The way I read it, I was like, “Oh, right. You actually want upsets.” They actually want a plurality outcome, where not what everyone thinks should win, will win. You want to draw people to Oscar night, and then you want to have like, “Wow, how did that actor win?” So, that plurality voting was actually almost a virtue in that it can be surprising sometimes, which I thought was interesting.
Then when they went to 10 movies, they expanded the number of nominations. They didn't want to a real outlier to win with 14 percent of the vote or something.
I think the expanded field was what allowed them to use a fairer system for Best Picture. It just created enough conjecture and mulling. Kind of that same thing you were saying, “Well, I can get it down to three, but I just don't know for sure which of those three.” That's exactly what they want, right?
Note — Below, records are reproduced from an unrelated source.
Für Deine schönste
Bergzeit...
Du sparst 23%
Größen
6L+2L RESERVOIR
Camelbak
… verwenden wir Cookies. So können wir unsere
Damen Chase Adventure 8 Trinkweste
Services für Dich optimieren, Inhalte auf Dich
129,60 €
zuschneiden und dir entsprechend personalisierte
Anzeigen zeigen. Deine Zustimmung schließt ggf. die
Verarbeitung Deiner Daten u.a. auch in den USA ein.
They want you to not know.
So, even though ranked-choice voting is a reliable, fairer system, the fact that it's a complex enough field that you don't know for sure speaks to their interests of having surprises while they can still have a fairer outcome than some really bad movie winning, or something like that.
It's worked in that sense, in that even the conversation we're having is sort of grounded in, “Well, it's hard to know.” They actually want to have suspense, and not have like, “Well, everyone knows it's going to be Nomadland, so forget it.” Or something like that. And probably it will be Nomadland, but it might be Minari. And that's where people can have these conversations, that ranked-choice voting invites speculation. In a way, if I'm an Oscar organizer, I actually like that.
Can you just tell me, as we wrap it up, a little bit about your organization? Where can folks find your work and the work that you all do?
Yes. So, we're FairVote, FairVote.org, and have carried the lantern for these fairer voting systems since the ’90s. What's been really exciting for us is, in the last five years in particular, it's just taken off. I wouldn't say we're at a tipping point, but we're at a point where, say, New York City is using ranked-choice voting, and we expect maybe a double digit number of Utah cities to end up using ranked-choice voting this fall, and Virginia Republicans are using it to nominate their candidates for governor, and Democrats in four states did it for presidential primaries.
There's now a really fun, lively conversation in Congress, that is an increasing focus for us as an organization, on what we ultimately can do in Congress. Because we do feel that a breakdown of political norms and polarization is creating a real conversation about how to change political incentives through new, better voting systems.
We think within the next 10 years, we all might follow the Academy, in some of its choices.